Um estudo publicado no The Journal of Immunology sugere que a obesidade pode comprometer a eficácia das vacinas, sobretudo na produção e na duração de anticorpos.
A pesquisa foi realizada em camundongos com uma vacina contra a bactéria Pseudomonas aeruginosa, associada a infecções respiratórias graves, e identificou prejuízos no funcionamento dos centros germinativos do sistema imunológico, estruturas responsáveis pela maturação de células B e pela produção de anticorpos.
Apesar da redução na resposta humoral, os pesquisadores observaram forte ativação de células T de memória nos pulmões, que atuam diretamente no local da infecção.
Esse mecanismo alternativo pode oferecer proteção mais eficiente em organismos com obesidade, mesmo com menor produção de anticorpos.
Obesidade e o impacto no efeito das vacinas
Sistema imunológico
- A obesidade está associada a inflamação crônica de baixo grau.

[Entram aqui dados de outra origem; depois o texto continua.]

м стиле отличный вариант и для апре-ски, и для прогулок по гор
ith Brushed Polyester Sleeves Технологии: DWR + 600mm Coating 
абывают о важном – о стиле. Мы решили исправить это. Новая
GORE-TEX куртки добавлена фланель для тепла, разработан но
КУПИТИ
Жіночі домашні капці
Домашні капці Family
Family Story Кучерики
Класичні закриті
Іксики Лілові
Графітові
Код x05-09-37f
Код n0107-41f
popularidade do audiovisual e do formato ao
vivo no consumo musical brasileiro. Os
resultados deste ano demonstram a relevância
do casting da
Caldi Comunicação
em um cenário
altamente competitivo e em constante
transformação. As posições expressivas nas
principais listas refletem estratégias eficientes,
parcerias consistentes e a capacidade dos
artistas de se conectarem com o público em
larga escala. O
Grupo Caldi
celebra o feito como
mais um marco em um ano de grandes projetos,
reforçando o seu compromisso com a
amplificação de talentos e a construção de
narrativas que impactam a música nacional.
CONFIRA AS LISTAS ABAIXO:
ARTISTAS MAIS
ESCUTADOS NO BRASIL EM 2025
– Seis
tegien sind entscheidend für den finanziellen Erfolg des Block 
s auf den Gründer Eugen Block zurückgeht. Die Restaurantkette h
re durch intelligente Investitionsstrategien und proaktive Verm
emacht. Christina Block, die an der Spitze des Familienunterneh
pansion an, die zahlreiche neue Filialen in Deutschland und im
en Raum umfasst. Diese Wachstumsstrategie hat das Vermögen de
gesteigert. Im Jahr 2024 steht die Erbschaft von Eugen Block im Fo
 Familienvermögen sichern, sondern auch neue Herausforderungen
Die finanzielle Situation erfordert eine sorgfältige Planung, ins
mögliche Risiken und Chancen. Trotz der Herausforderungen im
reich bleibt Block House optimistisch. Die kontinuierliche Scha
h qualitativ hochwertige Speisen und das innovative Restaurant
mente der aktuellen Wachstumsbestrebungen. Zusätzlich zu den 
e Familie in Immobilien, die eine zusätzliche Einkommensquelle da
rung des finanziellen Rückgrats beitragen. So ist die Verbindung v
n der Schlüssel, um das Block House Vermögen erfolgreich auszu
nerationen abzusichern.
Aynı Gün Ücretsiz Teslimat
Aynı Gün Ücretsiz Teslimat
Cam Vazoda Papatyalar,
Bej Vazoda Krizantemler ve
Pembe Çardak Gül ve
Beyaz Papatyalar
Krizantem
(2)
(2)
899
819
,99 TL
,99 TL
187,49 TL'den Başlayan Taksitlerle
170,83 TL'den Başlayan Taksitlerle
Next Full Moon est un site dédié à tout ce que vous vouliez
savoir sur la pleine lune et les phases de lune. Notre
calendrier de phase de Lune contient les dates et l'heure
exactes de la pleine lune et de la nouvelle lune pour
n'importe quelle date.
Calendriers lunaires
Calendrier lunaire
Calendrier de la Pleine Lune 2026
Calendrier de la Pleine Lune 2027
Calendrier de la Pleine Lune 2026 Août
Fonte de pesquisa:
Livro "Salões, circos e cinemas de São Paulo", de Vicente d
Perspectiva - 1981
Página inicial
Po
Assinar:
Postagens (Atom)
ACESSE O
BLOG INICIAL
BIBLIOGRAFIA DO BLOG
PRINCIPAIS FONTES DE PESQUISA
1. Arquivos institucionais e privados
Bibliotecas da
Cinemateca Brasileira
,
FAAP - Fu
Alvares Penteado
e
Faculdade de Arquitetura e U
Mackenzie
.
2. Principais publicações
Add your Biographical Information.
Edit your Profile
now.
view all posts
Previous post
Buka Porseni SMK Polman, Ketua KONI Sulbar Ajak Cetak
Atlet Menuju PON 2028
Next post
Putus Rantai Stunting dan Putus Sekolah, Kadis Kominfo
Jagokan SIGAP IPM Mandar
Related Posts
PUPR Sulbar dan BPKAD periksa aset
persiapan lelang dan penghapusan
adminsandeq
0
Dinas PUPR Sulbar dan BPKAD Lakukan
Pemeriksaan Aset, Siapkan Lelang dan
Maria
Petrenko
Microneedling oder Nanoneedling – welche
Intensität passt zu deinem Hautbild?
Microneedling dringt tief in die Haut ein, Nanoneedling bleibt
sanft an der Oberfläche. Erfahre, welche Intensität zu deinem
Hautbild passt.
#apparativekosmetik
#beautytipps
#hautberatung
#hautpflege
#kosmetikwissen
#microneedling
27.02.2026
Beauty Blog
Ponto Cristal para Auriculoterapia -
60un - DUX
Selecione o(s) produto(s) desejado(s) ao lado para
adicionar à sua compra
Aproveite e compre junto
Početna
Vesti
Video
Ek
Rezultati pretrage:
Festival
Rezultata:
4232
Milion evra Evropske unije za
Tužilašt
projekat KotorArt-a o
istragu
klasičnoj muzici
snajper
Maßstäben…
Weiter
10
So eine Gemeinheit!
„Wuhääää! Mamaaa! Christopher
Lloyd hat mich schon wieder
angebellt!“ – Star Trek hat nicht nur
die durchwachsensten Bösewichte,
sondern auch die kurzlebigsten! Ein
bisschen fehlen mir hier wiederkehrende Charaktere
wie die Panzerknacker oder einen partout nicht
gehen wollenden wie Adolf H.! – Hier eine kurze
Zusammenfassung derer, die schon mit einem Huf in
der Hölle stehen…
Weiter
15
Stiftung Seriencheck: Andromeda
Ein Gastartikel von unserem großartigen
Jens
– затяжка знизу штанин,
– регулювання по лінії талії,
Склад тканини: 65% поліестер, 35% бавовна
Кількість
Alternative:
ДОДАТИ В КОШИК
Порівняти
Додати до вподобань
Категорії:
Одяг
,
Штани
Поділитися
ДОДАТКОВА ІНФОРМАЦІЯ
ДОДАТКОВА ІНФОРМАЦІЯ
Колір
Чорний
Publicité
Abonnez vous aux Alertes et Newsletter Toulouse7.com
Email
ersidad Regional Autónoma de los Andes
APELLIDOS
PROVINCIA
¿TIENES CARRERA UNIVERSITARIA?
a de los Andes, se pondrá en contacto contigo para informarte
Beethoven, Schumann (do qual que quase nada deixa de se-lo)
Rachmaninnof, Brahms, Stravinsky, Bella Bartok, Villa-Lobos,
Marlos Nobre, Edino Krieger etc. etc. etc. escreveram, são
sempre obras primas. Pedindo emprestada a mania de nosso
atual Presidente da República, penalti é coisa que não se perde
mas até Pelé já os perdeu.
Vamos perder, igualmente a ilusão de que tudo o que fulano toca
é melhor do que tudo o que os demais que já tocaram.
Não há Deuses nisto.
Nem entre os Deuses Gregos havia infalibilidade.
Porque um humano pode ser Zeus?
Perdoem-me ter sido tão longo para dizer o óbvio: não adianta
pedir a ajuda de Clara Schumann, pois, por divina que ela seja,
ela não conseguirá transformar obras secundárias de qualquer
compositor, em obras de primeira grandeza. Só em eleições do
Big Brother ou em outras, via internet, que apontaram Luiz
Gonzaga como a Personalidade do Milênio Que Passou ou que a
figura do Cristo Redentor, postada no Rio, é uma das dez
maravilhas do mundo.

- Esse quadro pode prejudicar o sistema imunológico, reduzindo a ativação de células B e a produção de anticorpos.
Resposta às vacinas
- Pessoas com obesidade podem ter resposta imunológica mais lenta e menos duradoura a vacinas.
- Ainda assim, há proteção, embora com menor eficiência em alguns casos.
Resposta celular alternativa
- A resposta mediada por células T permanece ativa mesmo com menor produção de anticorpos.
- Em alguns casos, pode compensar parcialmente a imunidade humoral.
Risco de infecções respiratórias
- A obesidade está associada a maior risco de infecções respiratórias graves e complicações em doenças como influenza e COVID-19.
- Também pode haver resposta menos eficiente a patógenos como Pseudomonas aeruginosa.
Diante desse cenário, pesquisadores apontam que futuras estratégias de vacinação podem precisar considerar diferenças metabólicas entre indivíduos, priorizando não apenas a indução de anticorpos, mas também a ativação de imunidade tecidual e respostas mais duradouras em grupos com maior risco metabólico.